Knowledge bases (also known as knowledge graphs or ontologies) are valuable resources for developing intelligence applications, including search, question answering, and recommendation systems. However, high-quality knowledge bases still mostly rely on structured data curated by humans. Such reliance on human curation is a major obstacle to the creation of comprehensive, always-up-to-date knowledge bases such as the Diffbot Knowledge Graph.
The problem of automatically augmenting a knowledge base with facts expressed in natural language is known as Knowledge Base Population (KBP). This problem has been extensively studied in the last couple of decades; however, progress has been slow in part because of the lack of benchmark datasets.
KnowledgeNet is a benchmark dataset for populating Wikidata with facts expressed in natural language on the web. Facts are of the form (subject; property; object), where subject and object are linked to Wikidata. For instance, the dataset contains text expressing the fact (Gennaro Basile; RESIDENCE; Moravia), in the passage:
“Gennaro Basile was an Italian painter, born in Naples but active in the German-speaking countries. He settled at Brunn, in Moravia, and lived about 1756…”
KBP has been mainly evaluated via annual contests promoted by TAC. TAC evaluations are performed manually and are hard to reproduce for new systems. Unlike TAC, KnowledgeNet employs an automated and reproducible way to evaluate KBP systems at any time, rather than once a year. We hope a faster evaluation cycle will accelerate the rate of improvement for KBP.
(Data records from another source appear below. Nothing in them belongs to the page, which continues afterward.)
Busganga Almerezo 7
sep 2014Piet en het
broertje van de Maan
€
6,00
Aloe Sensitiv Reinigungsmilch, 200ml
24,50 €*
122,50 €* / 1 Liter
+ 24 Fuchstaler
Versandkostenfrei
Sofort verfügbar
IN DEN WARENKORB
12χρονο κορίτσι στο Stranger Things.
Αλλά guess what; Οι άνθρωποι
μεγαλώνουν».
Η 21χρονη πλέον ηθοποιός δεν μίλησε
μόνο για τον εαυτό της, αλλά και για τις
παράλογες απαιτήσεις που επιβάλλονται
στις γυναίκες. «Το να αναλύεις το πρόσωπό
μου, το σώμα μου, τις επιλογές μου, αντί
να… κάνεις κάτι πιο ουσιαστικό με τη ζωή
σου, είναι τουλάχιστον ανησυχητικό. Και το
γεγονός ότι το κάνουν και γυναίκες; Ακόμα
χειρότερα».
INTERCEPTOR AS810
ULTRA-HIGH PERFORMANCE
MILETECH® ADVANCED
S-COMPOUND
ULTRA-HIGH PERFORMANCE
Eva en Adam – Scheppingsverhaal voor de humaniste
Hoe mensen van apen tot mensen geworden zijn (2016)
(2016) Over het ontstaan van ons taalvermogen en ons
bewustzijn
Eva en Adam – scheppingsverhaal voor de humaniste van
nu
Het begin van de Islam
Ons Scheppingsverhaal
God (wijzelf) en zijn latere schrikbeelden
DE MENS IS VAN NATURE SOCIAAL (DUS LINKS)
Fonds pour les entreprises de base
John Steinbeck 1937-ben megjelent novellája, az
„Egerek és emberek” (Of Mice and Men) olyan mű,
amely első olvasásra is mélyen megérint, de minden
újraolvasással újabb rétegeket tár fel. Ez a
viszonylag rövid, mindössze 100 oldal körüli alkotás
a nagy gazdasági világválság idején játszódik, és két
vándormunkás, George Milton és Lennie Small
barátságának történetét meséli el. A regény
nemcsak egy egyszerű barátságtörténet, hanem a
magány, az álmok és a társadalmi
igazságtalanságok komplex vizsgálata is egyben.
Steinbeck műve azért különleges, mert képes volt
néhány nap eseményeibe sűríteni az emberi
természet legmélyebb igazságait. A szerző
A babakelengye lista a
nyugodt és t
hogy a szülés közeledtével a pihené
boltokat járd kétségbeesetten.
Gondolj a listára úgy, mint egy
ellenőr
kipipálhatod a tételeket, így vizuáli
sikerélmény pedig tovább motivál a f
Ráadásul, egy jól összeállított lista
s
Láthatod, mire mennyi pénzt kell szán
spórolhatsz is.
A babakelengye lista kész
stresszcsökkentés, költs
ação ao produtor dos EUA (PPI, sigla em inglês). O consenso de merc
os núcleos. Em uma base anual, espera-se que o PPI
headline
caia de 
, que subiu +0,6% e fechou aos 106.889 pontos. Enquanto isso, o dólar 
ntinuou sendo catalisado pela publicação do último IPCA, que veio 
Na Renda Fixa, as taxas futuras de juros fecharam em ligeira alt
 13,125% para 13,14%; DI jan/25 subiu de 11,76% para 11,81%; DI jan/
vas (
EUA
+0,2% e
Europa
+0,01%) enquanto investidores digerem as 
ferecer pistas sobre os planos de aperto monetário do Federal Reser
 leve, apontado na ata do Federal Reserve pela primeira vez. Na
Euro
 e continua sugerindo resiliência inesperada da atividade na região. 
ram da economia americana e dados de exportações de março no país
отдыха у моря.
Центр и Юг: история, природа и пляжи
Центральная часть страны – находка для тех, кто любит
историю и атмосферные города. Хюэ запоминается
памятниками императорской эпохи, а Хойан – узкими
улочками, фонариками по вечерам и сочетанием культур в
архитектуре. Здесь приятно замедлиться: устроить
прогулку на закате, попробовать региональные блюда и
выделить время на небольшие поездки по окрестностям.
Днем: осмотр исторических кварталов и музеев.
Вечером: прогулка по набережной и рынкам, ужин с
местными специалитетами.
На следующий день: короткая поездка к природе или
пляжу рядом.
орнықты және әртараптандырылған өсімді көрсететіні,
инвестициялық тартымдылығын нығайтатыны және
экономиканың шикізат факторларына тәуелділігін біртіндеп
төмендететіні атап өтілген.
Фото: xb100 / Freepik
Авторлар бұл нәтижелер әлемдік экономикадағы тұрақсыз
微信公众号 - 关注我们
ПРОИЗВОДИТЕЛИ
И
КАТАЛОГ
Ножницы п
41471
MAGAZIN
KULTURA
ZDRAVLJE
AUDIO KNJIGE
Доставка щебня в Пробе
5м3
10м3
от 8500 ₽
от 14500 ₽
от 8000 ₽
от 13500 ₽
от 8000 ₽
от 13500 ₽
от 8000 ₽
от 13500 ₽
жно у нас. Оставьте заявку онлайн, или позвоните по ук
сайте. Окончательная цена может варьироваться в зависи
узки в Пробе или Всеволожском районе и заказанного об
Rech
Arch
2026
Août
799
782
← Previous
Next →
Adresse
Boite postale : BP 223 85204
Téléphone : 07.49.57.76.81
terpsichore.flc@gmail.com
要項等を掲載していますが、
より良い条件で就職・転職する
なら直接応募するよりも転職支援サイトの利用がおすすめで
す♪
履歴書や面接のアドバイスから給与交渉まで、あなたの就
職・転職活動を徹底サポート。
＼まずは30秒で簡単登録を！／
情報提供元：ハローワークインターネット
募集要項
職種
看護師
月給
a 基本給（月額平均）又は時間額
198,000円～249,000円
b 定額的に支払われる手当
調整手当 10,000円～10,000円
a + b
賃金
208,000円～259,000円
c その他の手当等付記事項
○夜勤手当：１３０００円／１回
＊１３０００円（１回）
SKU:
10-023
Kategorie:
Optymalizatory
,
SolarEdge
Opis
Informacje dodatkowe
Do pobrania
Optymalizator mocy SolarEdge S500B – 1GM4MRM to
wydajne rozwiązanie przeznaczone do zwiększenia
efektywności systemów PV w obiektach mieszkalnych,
Please refer to our EMNLP 2019 Paper for details on KnowlegeNet, but here are some takeaways:
- State-of-the-art models (using BERT) are far from achieving human performance (0.504 vs 0.822).
- The traditional pipeline approach for this problem is severely limited by error propagation.
- KnowledgeNet enables the development of end-to-end systems, which are a promising solution for addressing error propagation.